As writers, it is our duty to provide good service. While we can’t be responsible for all mismatched reception, we still need to strive to make the connections between our words and our readers as strong as possible. To do anything less is to risk losing our readers–forever.
My DD started reading a book last night, The Splendor Falls by Rosemary Clement-Moore. She picked it out at the book store over the very busy weekend and didn’t start reading until we were on our way home. I can tell that Ms. Moore mastered the connection because DD hasn’t put the book down. She brought it to breakfast this morning and even read it on the five minute ride to school. That says a lot.

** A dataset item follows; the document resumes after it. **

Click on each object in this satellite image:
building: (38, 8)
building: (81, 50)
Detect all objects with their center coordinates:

I can’t wait for my turn, when I will have the opportunity to learn what grabbed DD. Was it the characters, the plot, the romance, the mystery? What did Moore do to connect with her readers and her story?
While I almost hate to admit it, I’m a shameless reader. I read virtually anything. Mystery rocks my socks off, but a bad mystery where the pieces are forced to come together with the antag spilling his guts to the tied-up protag makes me want to rip my toenails out with a plyers.

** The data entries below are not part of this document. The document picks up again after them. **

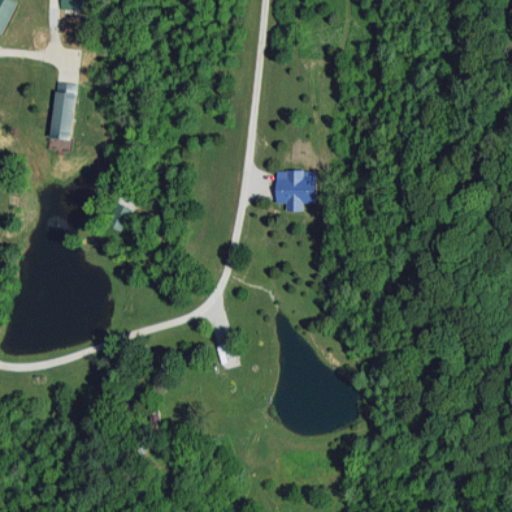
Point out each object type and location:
building: (73, 4)
building: (64, 113)
building: (298, 186)
building: (122, 215)
road: (105, 343)
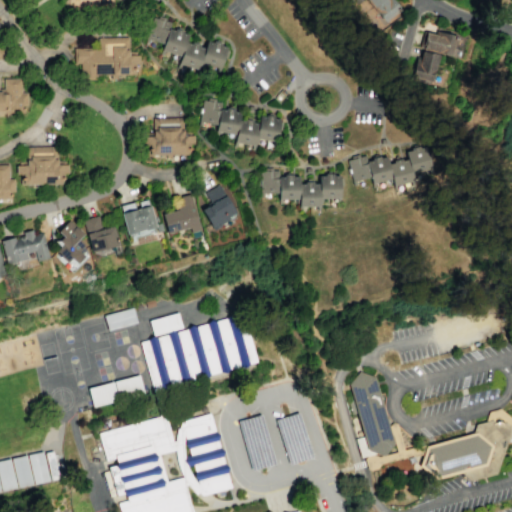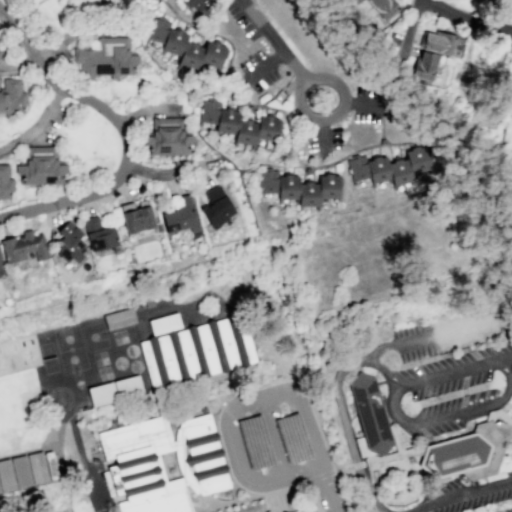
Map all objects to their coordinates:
parking lot: (208, 1)
building: (353, 1)
building: (378, 9)
road: (21, 13)
road: (190, 16)
road: (202, 16)
road: (468, 17)
road: (75, 31)
road: (411, 33)
road: (225, 38)
building: (439, 43)
building: (185, 47)
building: (186, 47)
road: (146, 55)
building: (105, 58)
building: (105, 60)
road: (18, 65)
road: (264, 66)
building: (424, 66)
road: (390, 73)
road: (327, 76)
parking lot: (301, 81)
building: (11, 96)
building: (12, 96)
road: (364, 104)
road: (148, 111)
building: (237, 123)
road: (36, 124)
building: (238, 124)
road: (122, 129)
road: (197, 130)
road: (325, 135)
building: (166, 138)
building: (382, 139)
road: (398, 143)
road: (348, 147)
road: (306, 157)
road: (317, 161)
building: (39, 166)
road: (305, 166)
building: (41, 167)
road: (271, 167)
building: (388, 167)
building: (390, 167)
building: (426, 170)
road: (162, 173)
building: (5, 181)
building: (5, 182)
road: (242, 183)
building: (298, 187)
building: (299, 189)
building: (215, 207)
building: (216, 207)
building: (135, 216)
building: (180, 216)
building: (136, 217)
building: (181, 217)
road: (340, 224)
road: (356, 228)
building: (97, 233)
building: (98, 234)
building: (69, 241)
building: (69, 243)
building: (23, 246)
building: (23, 247)
road: (371, 261)
building: (1, 269)
building: (1, 270)
road: (251, 276)
road: (413, 288)
road: (199, 298)
road: (312, 313)
building: (119, 318)
building: (164, 323)
road: (129, 329)
parking lot: (447, 333)
road: (428, 335)
park: (70, 349)
building: (193, 349)
building: (196, 351)
road: (474, 353)
road: (357, 360)
park: (81, 362)
road: (471, 366)
road: (463, 382)
building: (126, 387)
parking lot: (449, 389)
building: (114, 390)
building: (101, 394)
road: (278, 394)
road: (462, 400)
building: (369, 413)
road: (452, 413)
road: (463, 414)
road: (466, 427)
road: (310, 428)
parking lot: (267, 438)
road: (395, 439)
building: (424, 439)
road: (271, 441)
building: (469, 449)
road: (228, 453)
road: (392, 455)
building: (161, 463)
building: (162, 463)
building: (49, 465)
road: (357, 465)
building: (36, 467)
building: (26, 468)
road: (341, 469)
building: (19, 471)
building: (5, 475)
road: (304, 475)
road: (315, 477)
road: (331, 490)
road: (262, 494)
road: (460, 494)
parking lot: (464, 494)
building: (293, 511)
building: (296, 511)
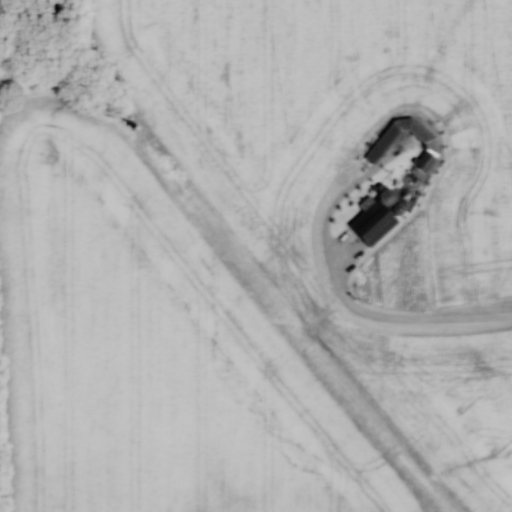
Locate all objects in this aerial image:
building: (385, 197)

Romance is good. Slutty scenes for the sake of padding a word count make me a little anxious, and I actually skip over the throbbing members to get back to the good stuff. Too many gratuitious scenes in a row and the connection is irrevocably lost.
Another thing that makes me disconnect is language usage. It gets tiring to read the firetruck word every other sentence. To me, this is a big turn off and makes me think the writer is Lazy. Yep, with a capital L.
So when is the connection strong? Characters I can relate to. I don’t like perfect size sixes with gorgeous tresses and curvy curves sans saddle bags. That’s my biggest curve and I like others to share my pain sometimes.
Characters with a strong voice. Not loud, but strong. Ones who experience a wide range of emotions and react realistically to their situations. I love humor (that’s the main reason I married DH–okay, that and his good looks) and find myself drawn to MC’s who share my sense of the absurd. Wit and charm go a long way in my book.
Plot is less important, as I’m as likely to read a chick lit, a western or a techno-thriller as a picture book–and love them all equally. As long as there is some semblence of realism and continuity. I just finished a book that was written in the MC’s POV all the way through–except the one small section where the MC was knocked out cold and the details needed to be filled in. There was a quick POV switch, then back to the MC when he regained his consciousness. I felt like I had multiple personalities and it made my love for the book drop about three stars.
To all my readers: what types of things make a strong connection between you and the books you read? What breaks those connections?
To my writers: how do you create a strong connection with your readers? What types of elements are important to you in creating your fiction? What do you concentrate on so you’re not constantly wondering “Can you hear me now?”